The African Democratic Congress (ADC) has accused Independent National Electoral Commission (INEC) Chairperson Joash Amupitan of contempt of court over remarks he made during an Arise Television interview. In the interview, Amupitan warned the party against holding its planned congresses and national convention, citing a Court of Appeal order to maintain the status quo. The ADC, in a statement issued Friday by spokesperson Bolaji Abdullahi, dismissed the warning as a "wilful distortion" of the court's directive, insisting its internal activities remain lawful. The party maintained that no court has explicitly barred it from conducting congresses and that its constitutional right to hold conventions remains intact.
ADC argued that the status quo order, issued on 12 March after the Court of Appeal dismissed an interlocutory appeal by David Mark's faction, was meant to preserve the subject of litigation, not halt party operations. The party said INEC's role is limited to monitoring, not determining the legality of internal processes. It added that INEC's absence at party events does not invalidate them, and that conflating monitoring with authority over validity places the commission above the law. The dispute stems from a leadership tussle between David Mark and Nafiu Bala, who challenged Mark's emergence as National President following Ralph Nwosu's resignation. INEC has since declined to engage either faction pending resolution of the Federal High Court suit.

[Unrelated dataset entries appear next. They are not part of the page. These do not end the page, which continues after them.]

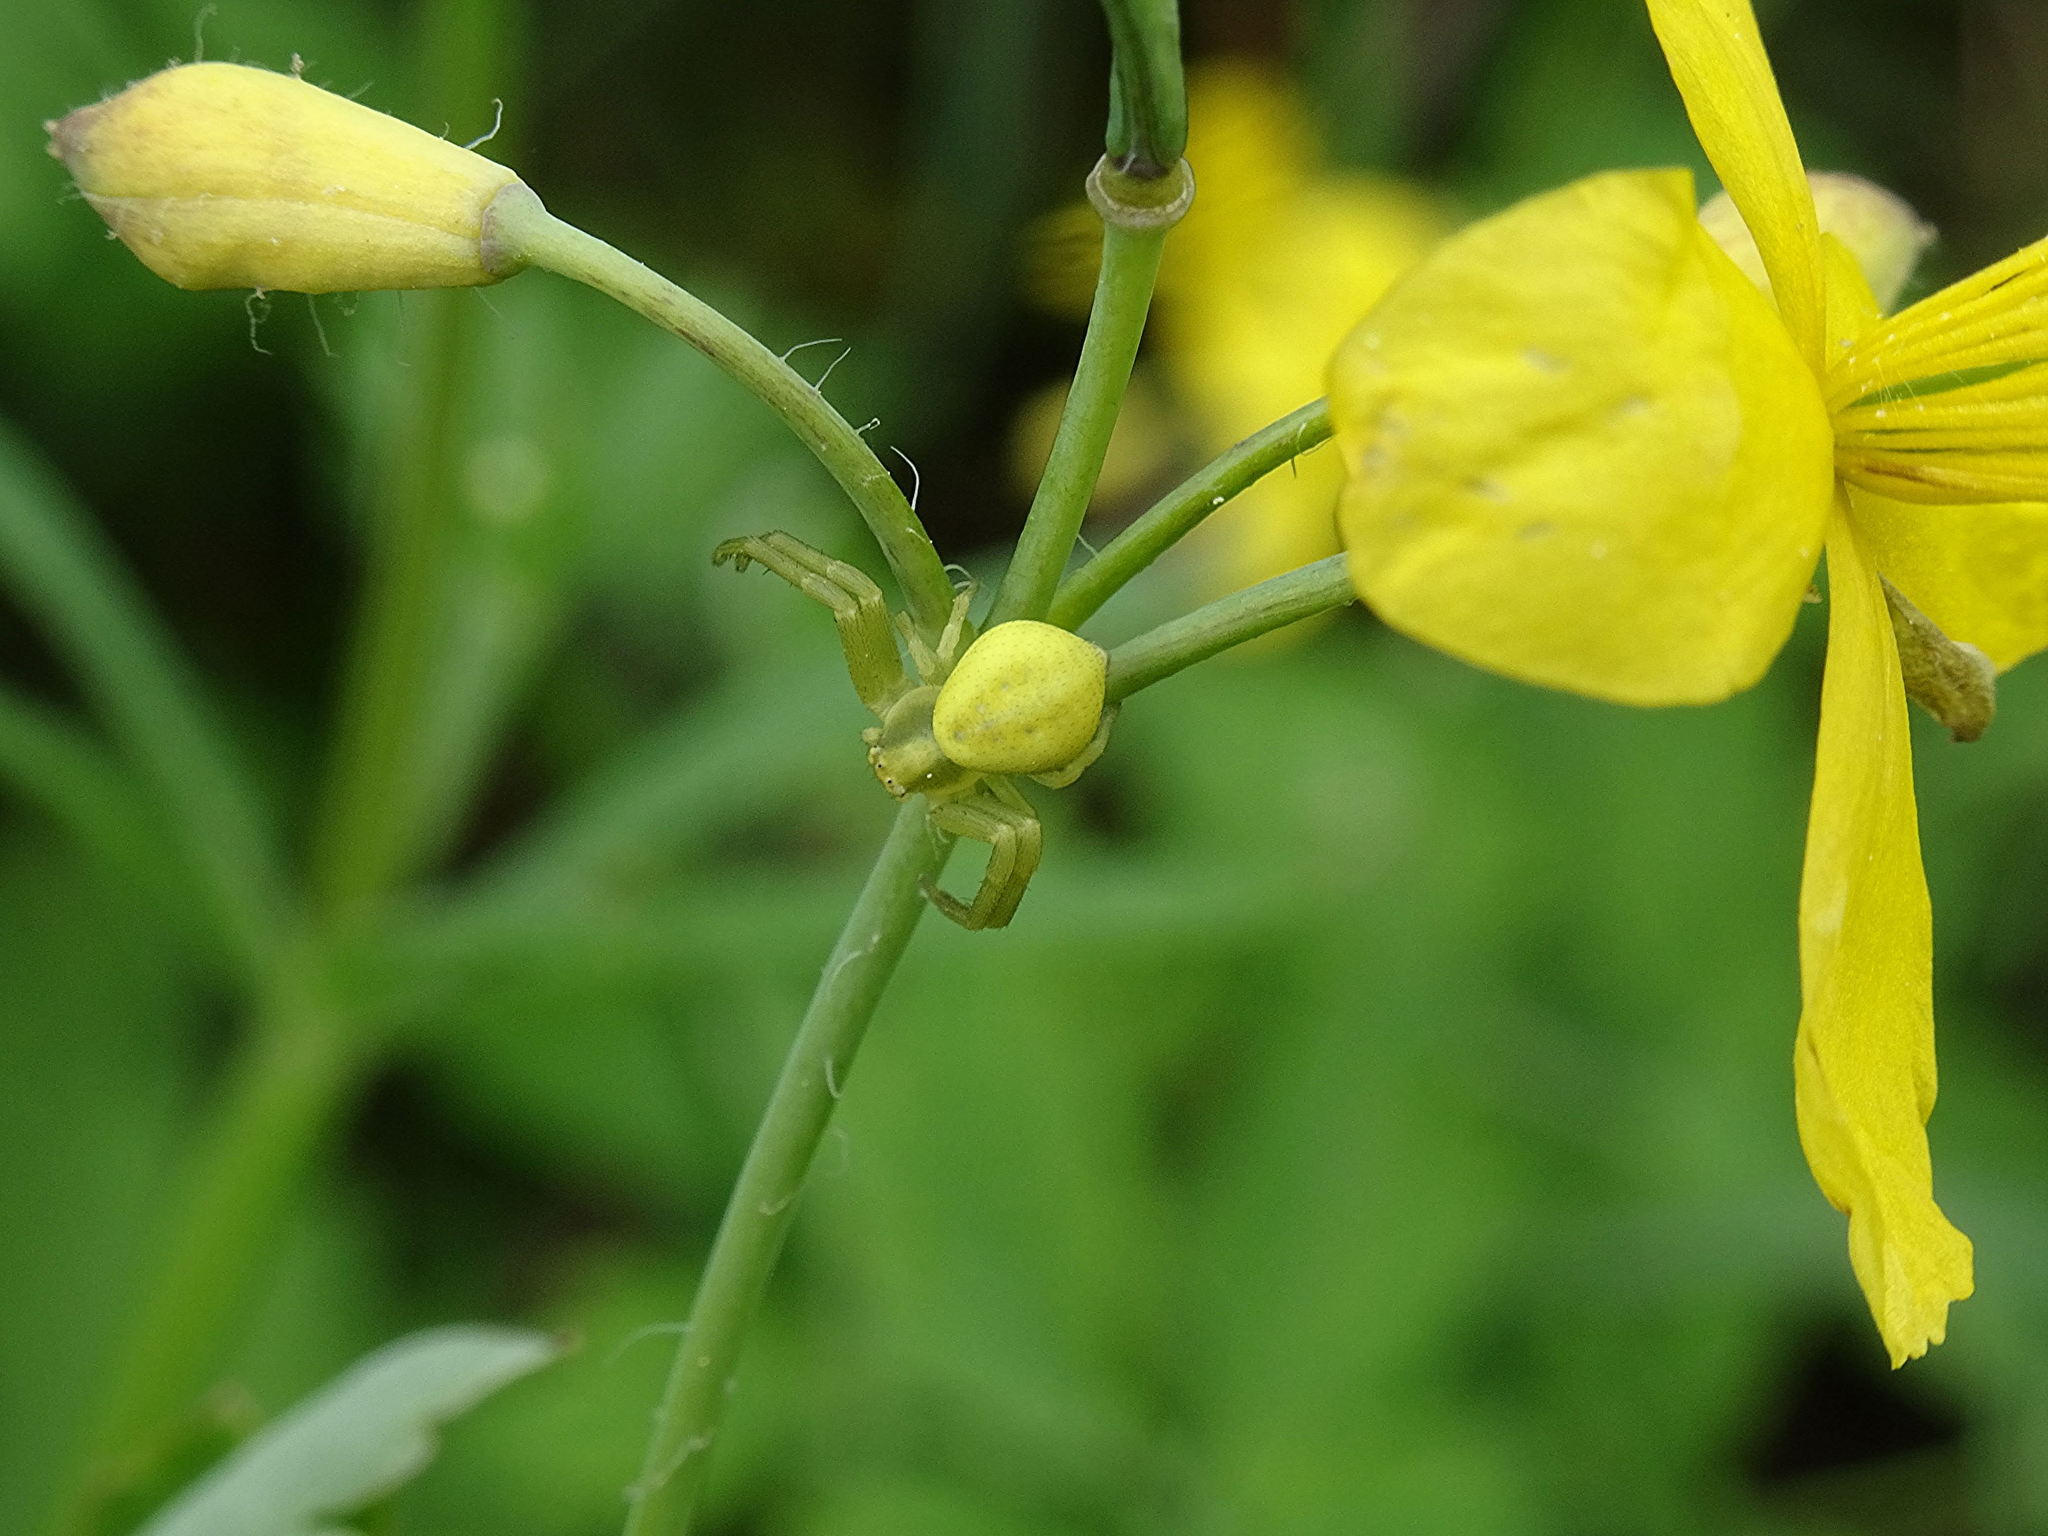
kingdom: Animalia
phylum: Arthropoda
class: Arachnida
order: Araneae
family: Thomisidae
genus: Misumena
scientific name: Misumena vatia
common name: Goldenrod crab spider
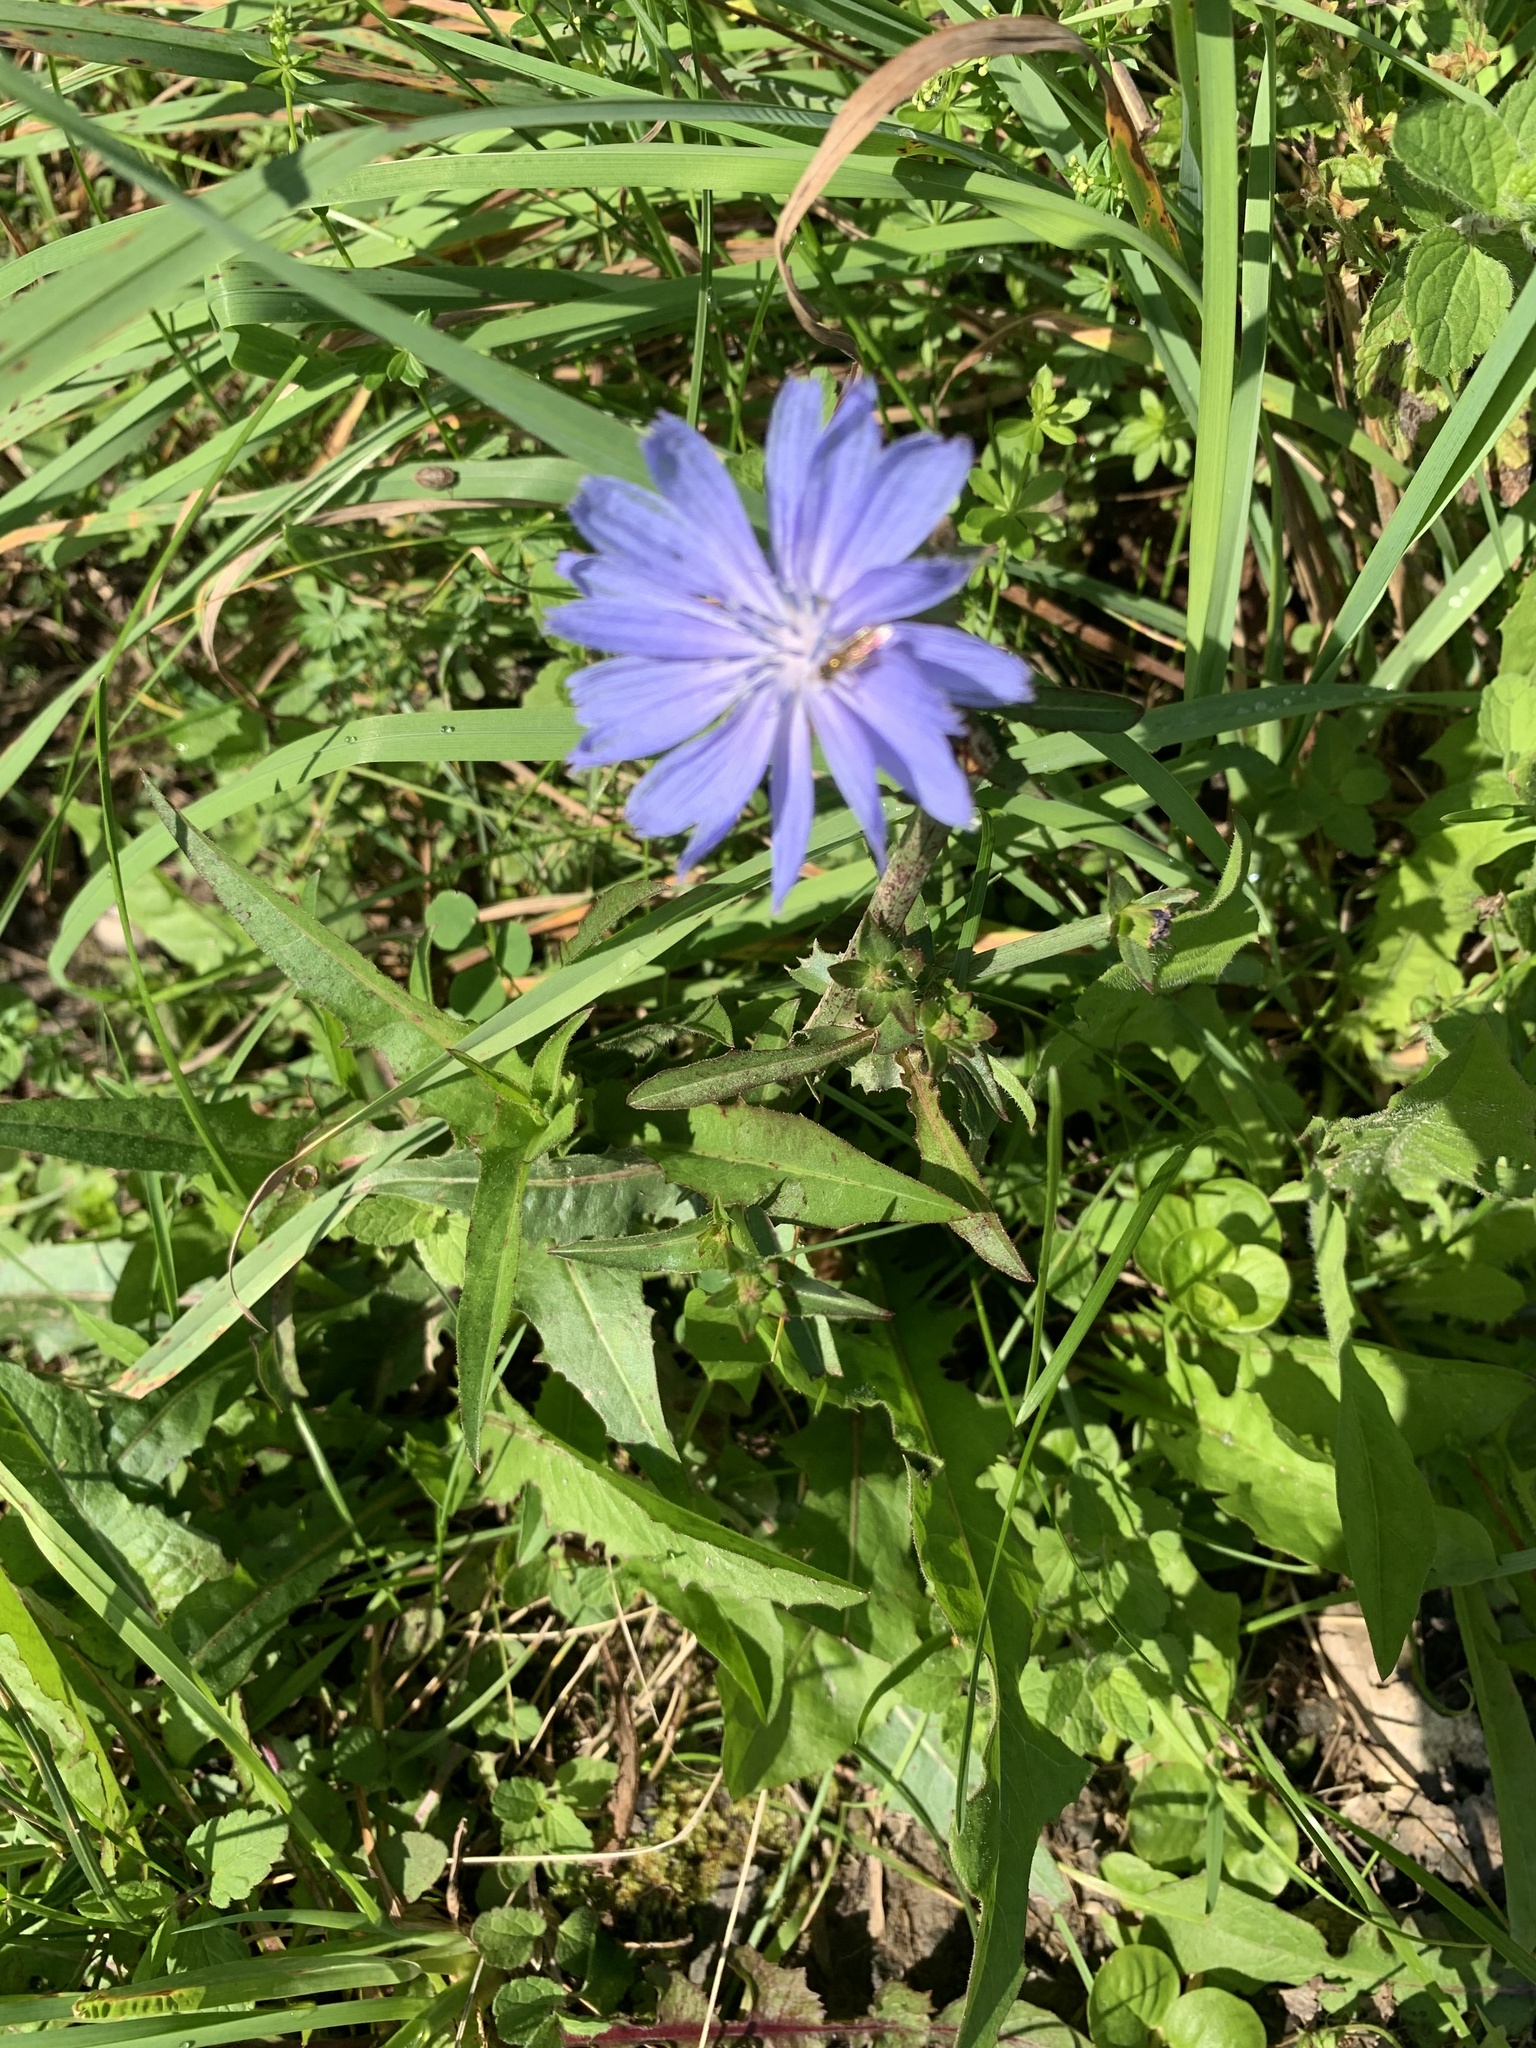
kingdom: Plantae
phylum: Tracheophyta
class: Magnoliopsida
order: Asterales
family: Asteraceae
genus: Cichorium
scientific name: Cichorium intybus
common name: Chicory
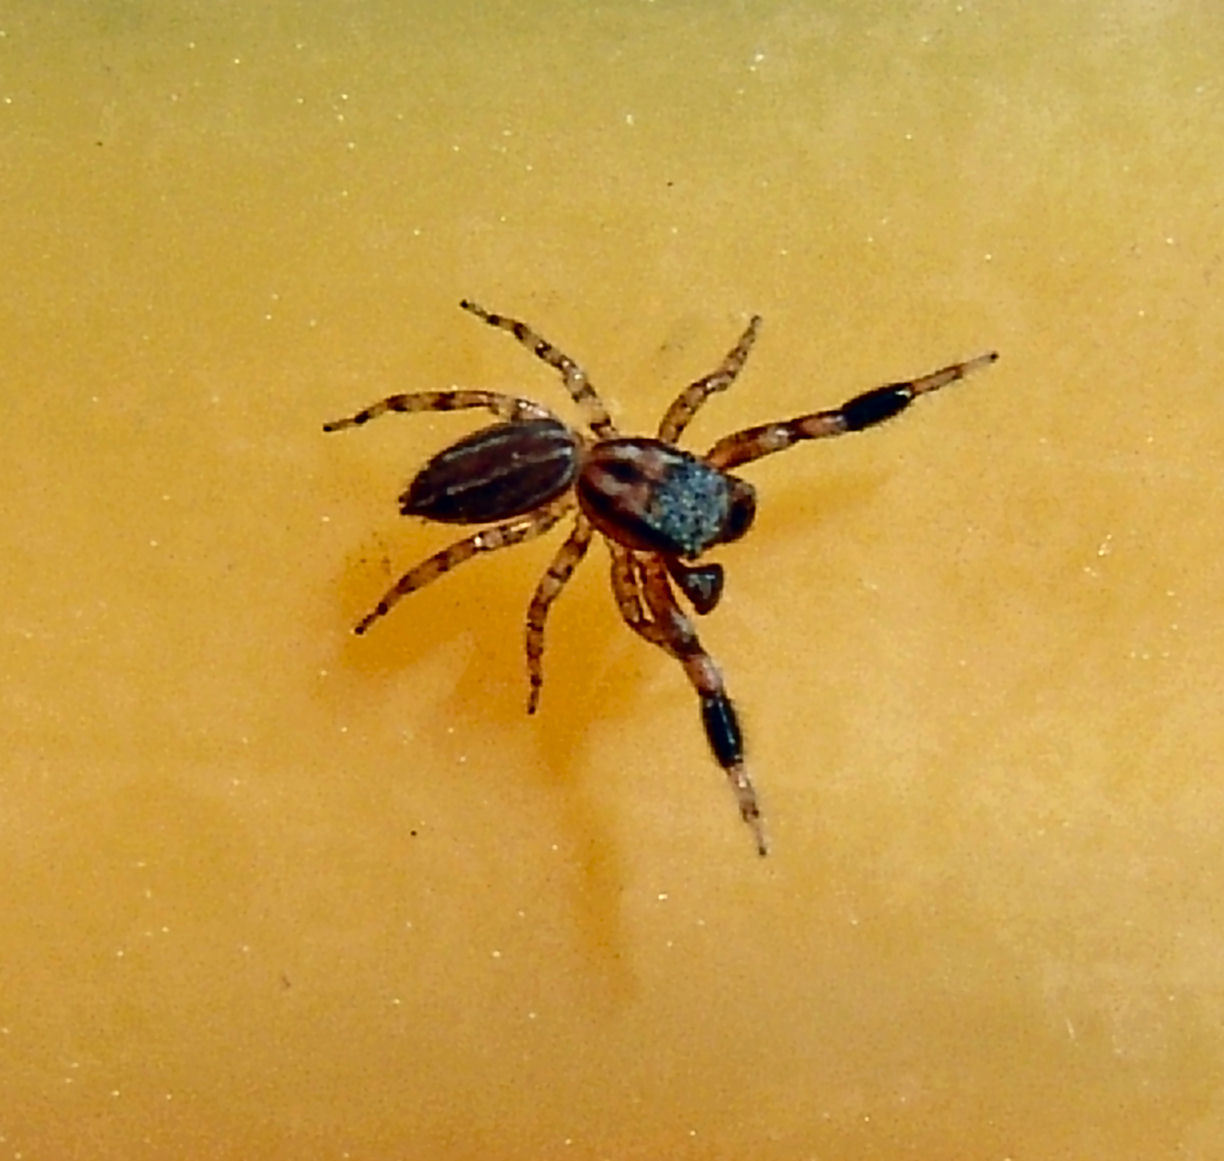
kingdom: Animalia
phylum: Arthropoda
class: Arachnida
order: Araneae
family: Salticidae
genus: Marpissa
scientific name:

INEC chair Joash Amupitan's public warning to ADC smacks of overreach, not oversight. The court's status quo order did not freeze internal party activities, yet Amupitan framed it as such—elevating administrative caution to judicial command. When a regulator begins interpreting court rulings for political parties, it sets a precedent that could chill democratic engagement across other parties with pending disputes. This episode does not resolve ADC's leadership crisis but risks normalising INEC as an arbiter beyond its mandate.